New to these formats? Broadcast caption formats explained →
Reads standard CEA-608 pop-on captions: byte-pair hex, odd parity and 29.97 drop-frame timecode. Roll-up and paint-on captions decode approximately. On-screen colours and positioning aren't represented in SRT, and SCC's absolute program timecode is kept as-is (shift afterwards if you need a zero start).
Reading a closed-caption file
An SCC file looks like a header line followed by rows of a timecode and space-separated four-digit hex words. Each word is two bytes; each byte carries an odd-parity bit and encodes either a character or a control code (start caption, position, end caption, erase). This tool walks that stream the way a caption decoder would and reconstructs the on-screen text and the times each caption appears and clears.
It handles standard pop-on captions fully — the End-of-Caption command marks when a caption becomes visible and the Erase-Displayed-Memory command (or the next caption) marks when it clears — and decodes roll-up captions approximately. The Basic, Special and Extended CEA-608 character sets are decoded, so accented letters and symbols like the music note come through.
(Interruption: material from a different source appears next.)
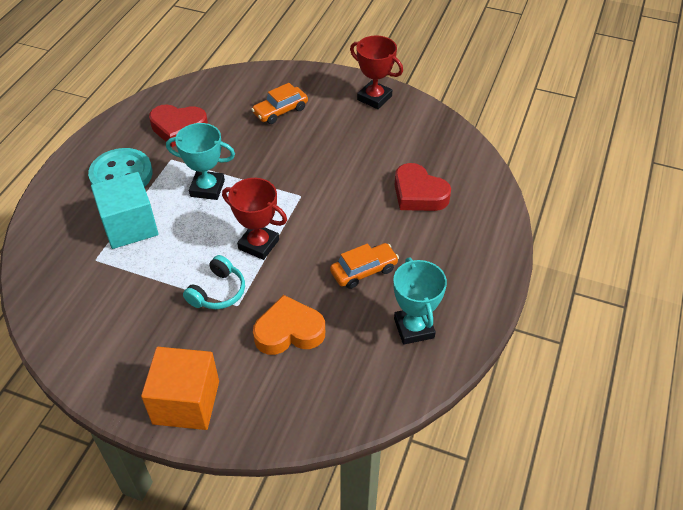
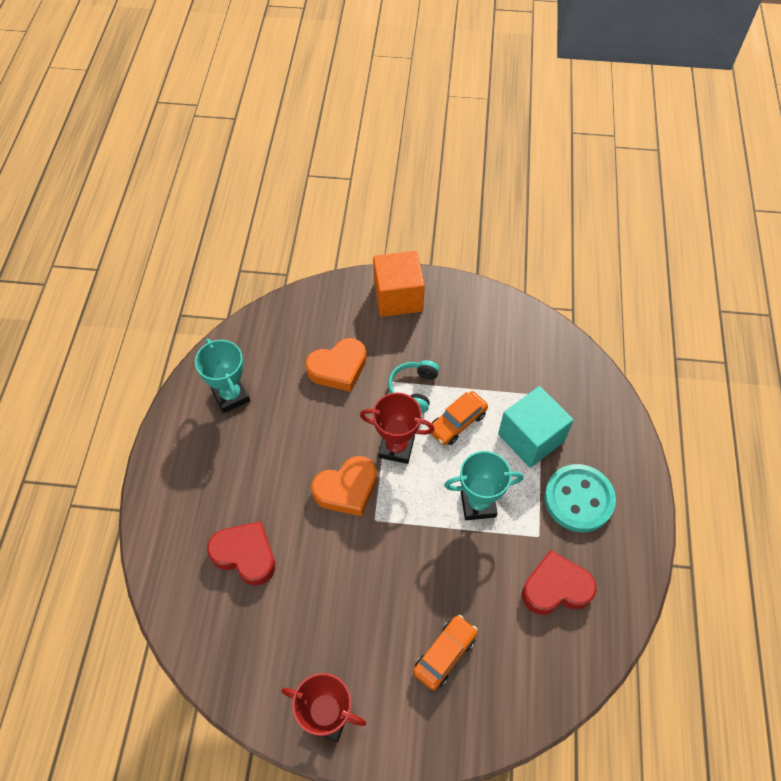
camera: 165 degrees right, 10 degrees up
(317, 221) = (347, 489): none -> orange heart
(364, 271) = (286, 442): orange car -> orange car (457, 422)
SCC timecodes are an absolute program clock and often start at 01:00:00;00, so your SRT may begin around the one-hour mark; use the Shift tool to rebase it to zero if you need to. Going the other way? SRT to SCC.
FAQ
What caption styles can it read?
Pop-on captions decode fully, including timing and line breaks. Roll-up captions (common in live/news) decode approximately — the text comes through but the rolling behaviour is flattened to cues. The page says so up front.
Why do my subtitles start near one hour?
SCC uses an absolute program timecode, and broadcast files commonly start at 01:00:00;00. That's expected, not a bug — shift the resulting SRT back by an hour if you want it to start at zero.
Are colours and positioning kept?
No. SRT has no standard way to carry line-21 colours or exact caption placement, so this tool keeps the text and timing and drops the styling. That's noted after each conversion.
Do accented characters come through?
Yes. The Basic North American, Special, and Extended Western European CEA-608 character sets are decoded, so accents and symbols like ♪ are preserved where the file used them.
Is my file uploaded anywhere?
No. Decoding runs entirely in your browser. Your file never leaves your device and no server is involved.